• 0 posts
  • 16 comments
Joined 3 years ago
Cake day: November 19th, 2023
  • In industrial software, I’m sure performance is a pretty stark line between “good enough” and “costing us money”.

    The pattern I’ve seen in customer facing software is a software backend will depend on some external service (e.g. postgres), then blame any slowness (and even stability issues…) on that other service. Each time I’ve been able to dig into a case like this, the developer has been lazy, not understanding how the external service works, or how to use it efficiently. For example, a coworker told me our postgres system was overloaded, because his select queries were taking too long, and he had already created indexes. When I examined his query, it wasn’t able to use any of the indexes he created, and it was querying without appropriate statistics, so it always did a full table scan. All but 2 of the indexes he made were unused, so I deleted those, then added a suitable extended statistics object, and an index his query could use. That made the query run thousands of times faster, sped up writes, and saved disk space.

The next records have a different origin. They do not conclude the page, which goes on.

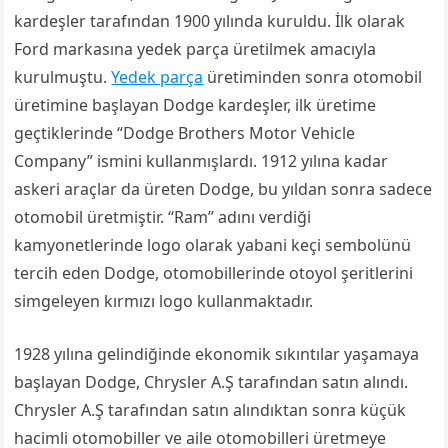
kardeşler tarafından 1900 yılında kuruldu. İlk olarak
Ford markasına yedek parça üretilmek amacıyla
kurulmuştu.
Yedek parça
üretiminden sonra otomobil
üretimine başlayan Dodge kardeşler, ilk üretime
geçtiklerinde “Dodge Brothers Motor Vehicle
Company” ismini kullanmışlardı. 1912 yılına kadar
askeri araçlar da üreten Dodge, bu yıldan sonra sadece
otomobil üretmiştir. “Ram” adını verdiği
kamyonetlerinde logo olarak yabani keçi sembolünü
tercih eden Dodge, otomobillerinde otoyol şeritlerini
simgeleyen kırmızı logo kullanmaktadır.
1928 yılına gelindiğinde ekonomik sıkıntılar yaşamaya
başlayan Dodge, Chrysler A.Ş tarafından satın alındı.
Chrysler A.Ş tarafından satın alındıktan sonra küçük
hacimli otomobiller ve aile otomobilleri üretmeye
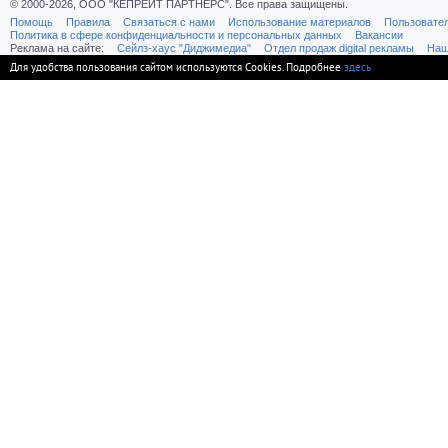
© 2000-2026, ООО "КЕПРЕЙТ ПАРТНЕРС". Все права защищены.
Помощь
Правила
Связаться с нами
Использование материалов
Пользовате
Политика в сфере конфиденциальности и персональных данных
Вакансии
Реклама на сайте:
Cейлз-хаус "Диджимедиа"
Отдел продаж digital рекламы
Наш
Для удобства пользования сайтом используются Cookies. Подробнее
здесь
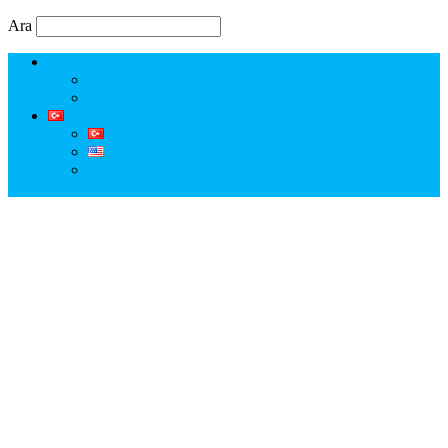
Ara
Erkut Özen Kimdir?
Erkut Özen ile Keşfet
Profesyonel Turist Rehberi Erkut Özen
Istanbul Tour Guide | Licensed Professional Guide with
Erkut Özen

    Most of the optimization I see is in algorithms, and most of the slowness I see is fundamentally misunderstanding what a program does and/or how a computer works.

    Slowness makes customers unhappy too, but with no solid line between “I have what I want” and “this product is inadequate”.

  • Apple put inadequate coolers in the later Intel Macbooks to make Apple Silicon feel faster by contrast. When I wake mine, loading the clock takes 1.5 seconds, and it flips back and forth between recognizing and not recognizing key presses in the password field for 12 seconds. Meanwhile, the Thinkpad T400 (running Arch, btw) that I had back in 2010 could boot in 8.5 seconds, and not have a blinking cursor that would ignore key presses.

    Apple has done pretty well, but they aren’t immune from the performance massacre happening across the industry.

    The battery life is really good, though. I get 10-14 hours without trying to save battery life, which is easily enough to not worry about whether I have a way to charge for a day.

  • Companies try to maximize green per red. By paying less, and getting the same, they maximize that, year after year until (in a temporary and unforeseeable setback) you leave for… Bluer pastures, apparently.

    There are different sorts of companies, and the more they think of employees as a number of years of experience plus a stack of skills, the more susceptible they are to believing that replacing humans with other equally skilled humans is a productive way to spend their time.

  • I’ve known a lot of math people, and /on average/ I think they’re more capable of programming useful code than the other college graduate groups I’ve spent a lot of time working with (psychology, economics, physics) /on average/.

    That said, the best mathematicians I’ve known were mostly rubbish at real programming, and the best programmers I’ve known have come out of computer engineering or computer science.

    If you need a correct, but otherwise useless implementation, a mathematician is a pretty good bet. If you need performance, readability, documentation, I’d look elsewhere most of the time.